Using multiple providers¶
llm:
default_provider: claude
providers:
openai:
api_base: 'https://api.openai.com/v1'
model: 'gpt-4o-mini'
api_key_env: 'OPENAI_API_KEY'
claude:
api_base: 'https://api.anthropic.com/v1'
model: 'claude-3-5-sonnet-20241022'
api_key_env: 'ANTHROPIC_API_KEY'
local_vllm:
api_base: 'http://127.0.0.1:8000/v1'
model: 'TheBloke/Mistral-7B-Instruct-v0.1-GPTQ'
api_key_env: null
Each module can then select a provider by name via llm.provider. When only one provider is defined, modules inherit it automatically.
Database¶
To persist findings for the Web UI, configure a database connection:
database:
url: 'sqlite:///./logtriage.db'
echo: false
SQLite and Postgres URLs are both supported. When omitted, the Web UI stores data in memory and only reflects the current session.
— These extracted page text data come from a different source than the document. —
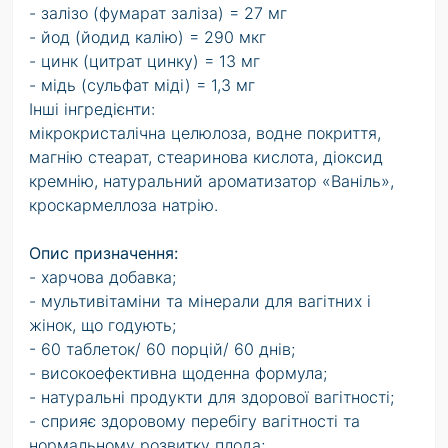
- залізо (фумарат заліза) = 27 мг
- йод (йодид калію) = 290 мкг
- цинк (цитрат цинку) = 13 мг
- мідь (сульфат міді) = 1,3 мг
Інші інгредієнти:
мікрокристалічна целюлоза, водне покриття,
магнію стеарат, стеаринова кислота, діоксид
кремнію, натуральний ароматизатор «Ваніль»,
кроскармеллоза натрію.
Опис призначення:
- харчова добавка;
- мультивітаміни та мінерали для вагітних і
жінок, що годують;
- 60 таблеток/ 60 порцій/ 60 днів;
- високоефективна щоденна формула;
- натуральні продукти для здорової вагітності;
- сприяє здоровому перебігу вагітності та
нормальному розвитку плода;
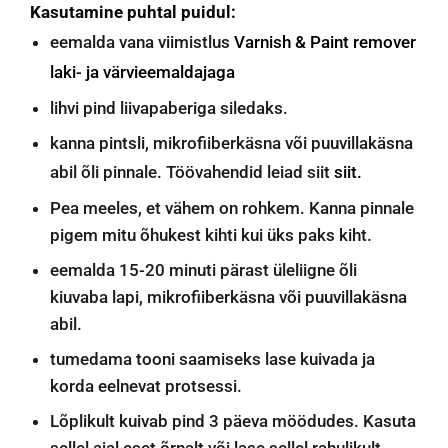
Kasutamine puhtal puidul:
eemalda vana viimistlus
Varnish & Paint remover
laki- ja värvieemaldajaga
lihvi pind liivapaberiga siledaks.
kanna pintsli, mikrofiiberkäsna või puuvillakäsna
abil õli pinnale. Töövahendid leiad siit
siit.
Pea meeles, et vähem on rohkem. Kanna pinnale
pigem mitu õhukest kihti kui üks paks kiht.
eemalda 15-20 minuti pärast üleliigne õli
kiuvaba lapi, mikrofiiberkäsna või puuvillakäsna
abil.
tumedama tooni saamiseks lase kuivada ja
korda eelnevat protsessi.
Lõplikult kuivab pind 3 päeva möödudes. Kasuta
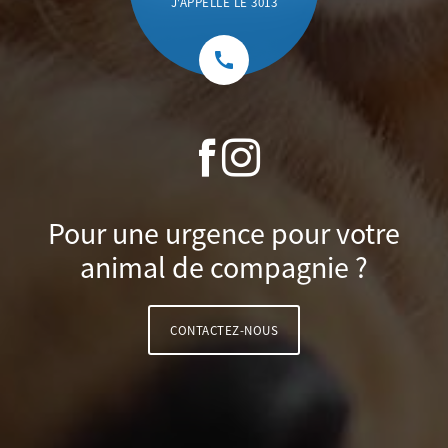
J'APPELLE LE 3013
call
Pour une urgence pour votre
animal de compagnie ?
CONTACTEZ-NOUS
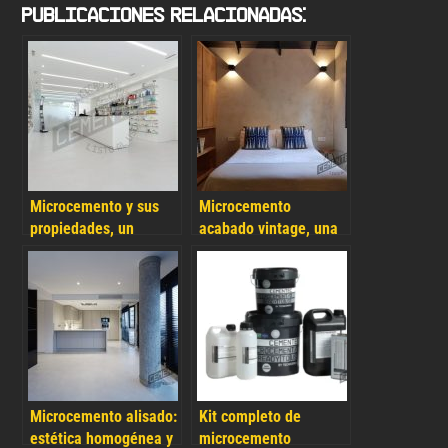
Publicaciones Relacionadas:
Microcemento y sus
Microcemento
propiedades, un
acabado vintage, una
material versátil para
idea para revestir y
2025
decorar con aires de
distinción y
singularidad
Microcemento alisado:
Kit completo de
estética homogénea y
microcemento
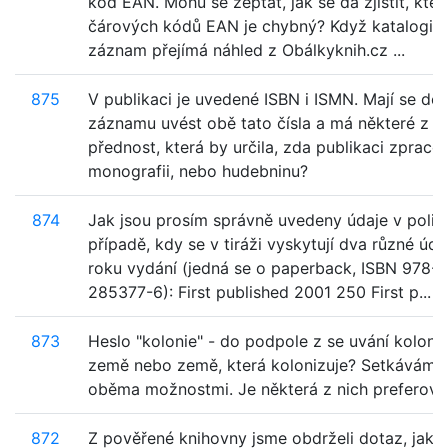
kód EAN. Mohu se zeptat, jak se dá zjistit, kte
čárových kódů EAN je chybný? Když katalogiz
záznam přejímá náhled z Obálkyknih.cz ...
875
V publikaci je uvedené ISBN i ISMN. Mají se do
záznamu uvést obě tato čísla a má některé z n
přednost, která by určila, zda publikaci zpraco
monografii, nebo hudebninu?
874
Jak jsou prosím správně uvedeny údaje v poli 
případě, kdy se v tiráži vyskytují dva různé úda
roku vydání (jedná se o paperback, ISBN 978-0
285377-6): First published 2001 250 First p...
873
Heslo "kolonie" - do podpole z se uvání kolon
země nebo země, která kolonizuje? Setkávám s
oběma možnostmi. Je některá z nich preferov
872
Z pověřené knihovny jsme obdrželi dotaz, jak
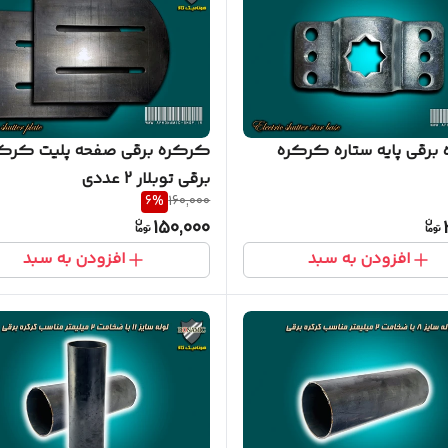
برقی پایه ستاره کرکره
کرکره برقی صفحه پلیت کرک
برقی توبلار 2 عددی
6
%
160,000
150,000
افزودن به سبد
افزودن به سبد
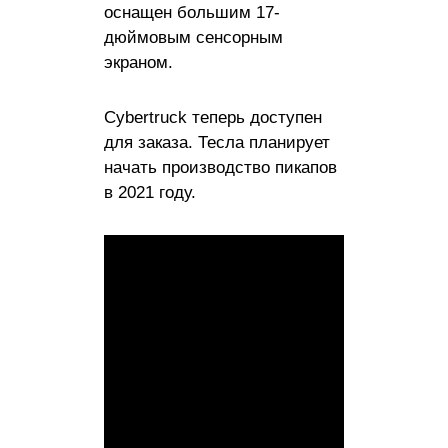
оснащен большим 17-
дюймовым сенсорным
экраном.
Cybertruck теперь доступен
для заказа. Тесла планирует
начать производство пикапов
в 2021 году.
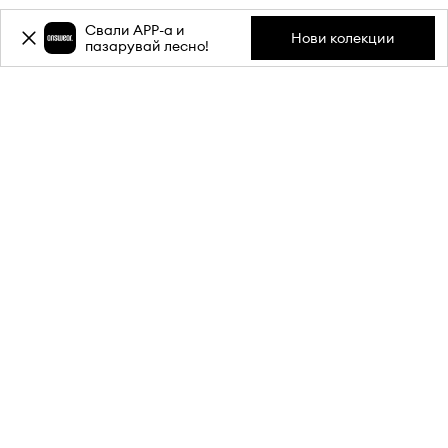
Свали APP-a и
Нови колекции
пазарувай лесно!
Абонирай се за бюлетина ни и
вземи
-20%
отстъпка** за
първата си поръчка.
Присъедини се към нашата общност, за да получаваш
информация за най-новите промоции и продукти.
**Отстъпката е еднократна и важи за продукти с редовна цена.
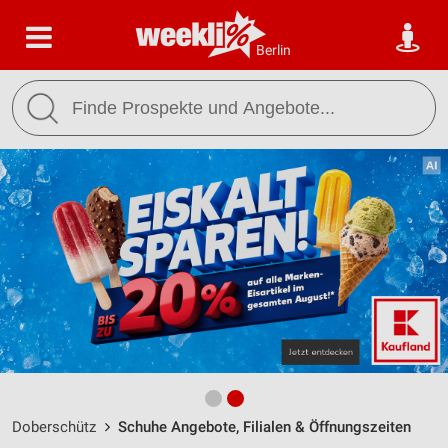
Berlin
Doberschütz
Schuhe Angebote, Filialen & Öffnungszeiten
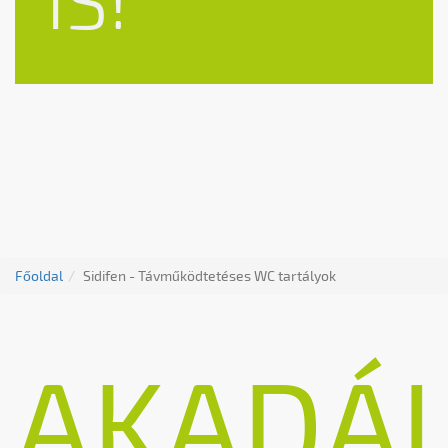
Főoldal
Sidifen - Távműködtetéses WC tartályok
AKADÁ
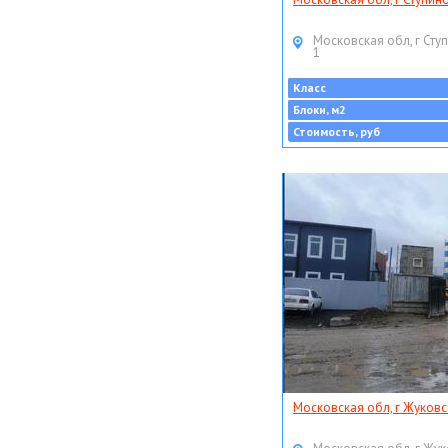
Московская обл, г Ступ
1
Класс
Блоки, м2
Стоимость, руб
Московская обл, г Жуковс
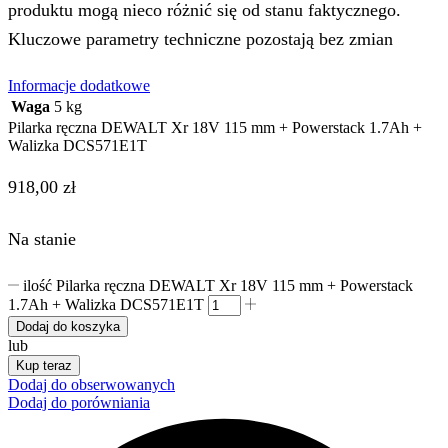
produktu mogą nieco różnić się od stanu faktycznego.
Kluczowe parametry techniczne pozostają bez zmian
Informacje dodatkowe
Waga
5 kg
Pilarka ręczna DEWALT Xr 18V 115 mm + Powerstack 1.7Ah +
Walizka DCS571E1T
918,00
zł
Na stanie
ilość Pilarka ręczna DEWALT Xr 18V 115 mm + Powerstack
1.7Ah + Walizka DCS571E1T
Dodaj do koszyka
lub
Kup teraz
Dodaj do obserwowanych
Dodaj do porówniania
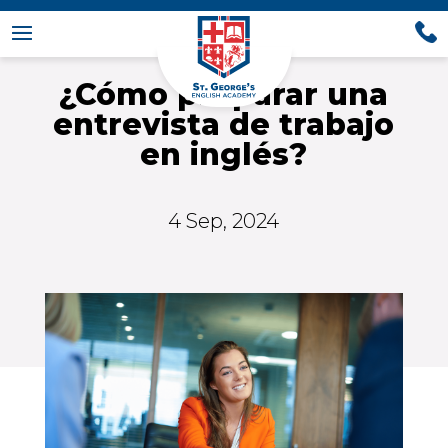
¿Cómo preparar una
entrevista de trabajo
en inglés?
4 Sep, 2024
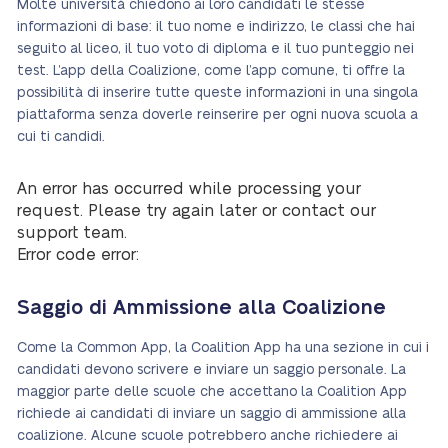
Molte università chiedono ai loro candidati le stesse
informazioni di base: il tuo nome e indirizzo, le classi che hai
seguito al liceo, il tuo voto di diploma e il tuo punteggio nei
test. L’app della Coalizione, come l’app comune, ti offre la
possibilità di inserire tutte queste informazioni in una singola
piattaforma senza doverle reinserire per ogni nuova scuola a
cui ti candidi.
An error has occurred while processing your
request. Please try again later or contact our
support team.
Error code error:
Saggio di Ammissione alla Coalizione
Come la Common App, la Coalition App ha una sezione in cui i
candidati devono scrivere e inviare un saggio personale. La
maggior parte delle scuole che accettano la Coalition App
richiede ai candidati di inviare un saggio di ammissione alla
coalizione. Alcune scuole potrebbero anche richiedere ai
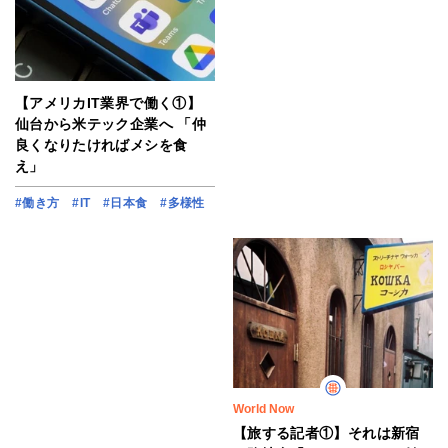
【アメリカIT業界で働く①】
仙台から米テック企業へ 「仲
良くなりたければメシを食
え」
#働き方
#IT
#日本食
#多様性
World Now
【旅する記者①】それは新宿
RAG (Retrieval-Augmented Generation)¶
RAG enhances log analysis by automatically retrieving relevant documentation from knowledge bases and including it in LLM prompts. This provides more accurate, context-aware responses with proper citations.
Global RAG Configuration¶
rag:
enabled: true
cache_dir: "./rag_cache"
vector_store_dir: "./rag_vector_store"
embedding_model: "sentence-transformers/all-MiniLM-L6-v2"
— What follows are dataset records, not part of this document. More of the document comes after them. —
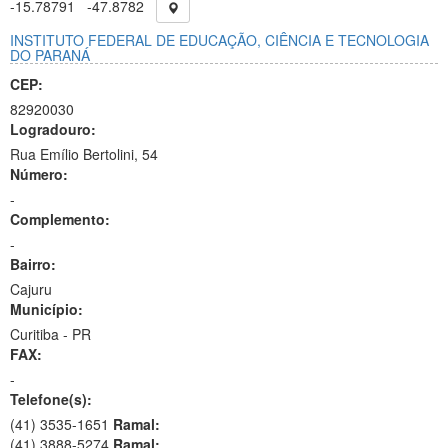
-15.78791
-47.8782
INSTITUTO FEDERAL DE EDUCAÇÃO, CIÊNCIA E TECNOLOGIA
DO PARANÁ
CEP:
82920030
Logradouro:
Rua Emílio Bertolini, 54
Número:
-
Complemento:
-
Bairro:
Cajuru
Município:
Curitiba - PR
FAX:
-
Telefone(s):
(41) 3535-1651
Ramal:
(41) 3888-5274
Ramal:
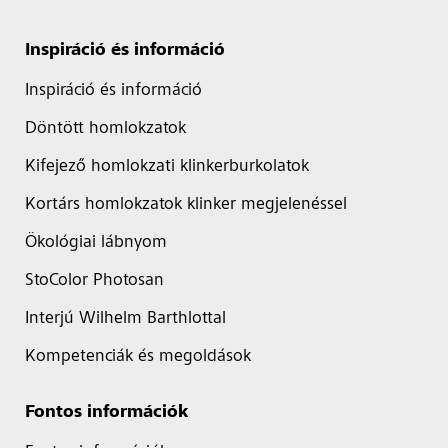
Inspiráció és információ
Inspiráció és információ
Döntött homlokzatok
Kifejező homlokzati klinkerburkolatok
Kortárs homlokzatok klinker megjelenéssel
Ökológiai lábnyom
StoColor Photosan
Interjú Wilhelm Barthlottal
Kompetenciák és megoldások
Fontos információk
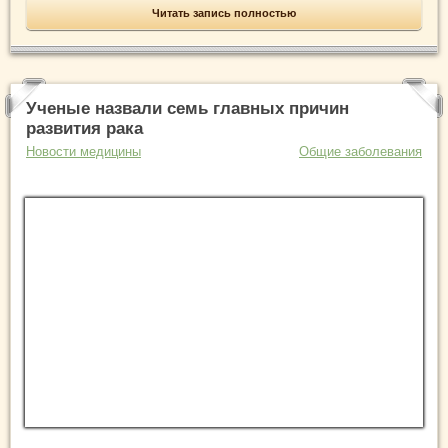
Читать запись полностью
Ученые назвали семь главных причин
развития рака
Новости медицины
Общие заболевания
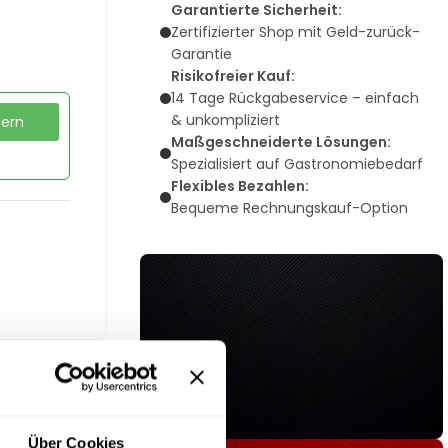
Garantierte Sicherheit:
Zertifizierter Shop mit Geld-zurück-
Garantie
Risikofreier Kauf:
14 Tage Rückgabeservice – einfach
& unkompliziert
dern
Maßgeschneiderte Lösungen:
Spezialisiert auf Gastronomiebedarf
Flexibles Bezahlen:
Bequeme Rechnungskauf-Option
Über Cookies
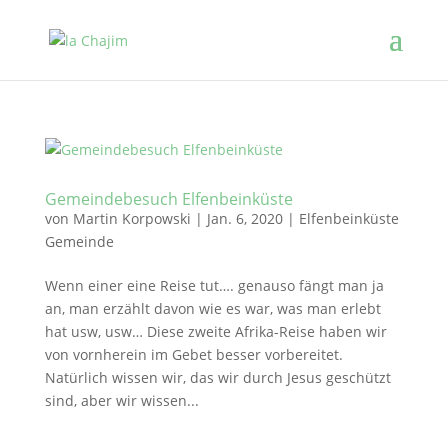
Gemeindebesuch Elfenbeinküste
von
Martin Korpowski
|
Jan. 6, 2020
|
Elfenbeinküste
Gemeinde
Wenn einer eine Reise tut…. genauso fängt man ja
an, man erzählt davon wie es war, was man erlebt
hat usw, usw… Diese zweite Afrika-Reise haben wir
von vornherein im Gebet besser vorbereitet.
Natürlich wissen wir, das wir durch Jesus geschützt
sind, aber wir wissen...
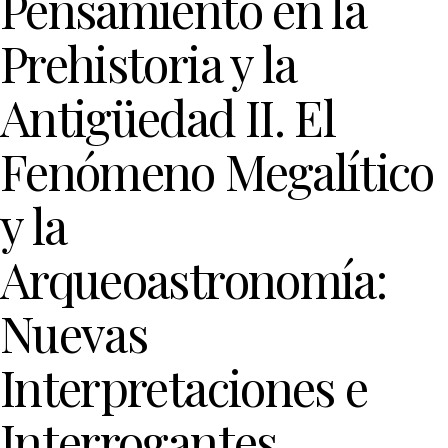
Pensamiento en la
Prehistoria y la
Antigüedad II. El
Fenómeno Megalítico
y la
Arqueoastronomía:
Nuevas
Interpretaciones e
Interrogantes.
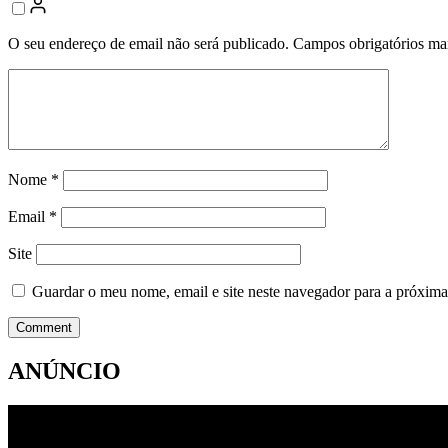
O seu endereço de email não será publicado.
Campos obrigatórios m
Nome
*
Email
*
Site
Guardar o meu nome, email e site neste navegador para a próxima
ANÚNCIO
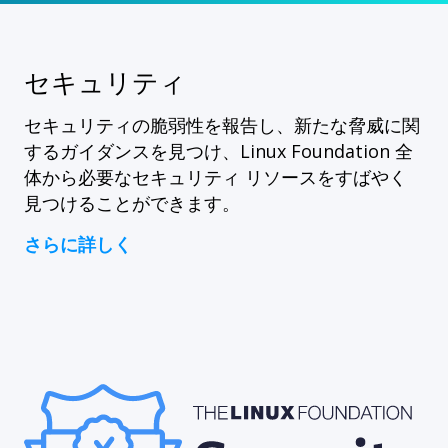
セキュリティ
セキュリティの脆弱性を報告し、新たな脅威に関
するガイダンスを見つけ、Linux Foundation 全
体から必要なセキュリティ リソースをすばやく
見つけることができます。
さらに詳しく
device: "cpu" # or "cuda" for GPU acceleration
batch_size: 32
top_k: 5
similarity_threshold: 0.7
max_chunks: 10
Module-Level RAG Configuration¶
Add RAG configuration to individual modules:
modules:
my_service:
path: "/var/log/my_service"
pipeline: "my_pipeline"
llm:
enabled: true
provider: "openai"
rag:
enabled: true
knowledge_sources:
- repo_url: "https://github.com/myorg/service-docs"
branch: "main"
include_paths:
- "docs/**/*.md" # All .md files in docs and subdirectories
- "README.md" # Specific file in root
- "troubleshooting/*.md" # .md files in troubleshooting directory only
- repo_url: "https://github.com/myorg/troubleshooting-guide"
branch: "main"
include_paths:
- "**/*.md" # All .md files in entire repository
- "**/*.markdown" # All .markdown files in entire repository
RAG Configuration Options¶
- cache_dir: Directory for storing cloned Git repositories
- vector_store.persist_directory: Directory for ChromaDB vector storage
- embedding.model_name: SentenceTransformer model for embeddings
- embedding.device: "cpu" or "cuda" for GPU acceleration
- embedding.batch_size: Batch size for embedding generation
- retrieval.top_k: Maximum number of chunks to retrieve
- retrieval.similarity_threshold: Minimum similarity score (0.0-1.0)
- retrieval.max_chunks: Maximum chunks to consider during search
- knowledge_sources: List of Git repositories containing documentation
- include_paths: Glob patterns for selecting files from repositories
For detailed RAG setup instructions, see the RAG Quick Start Guide and RAG documentation.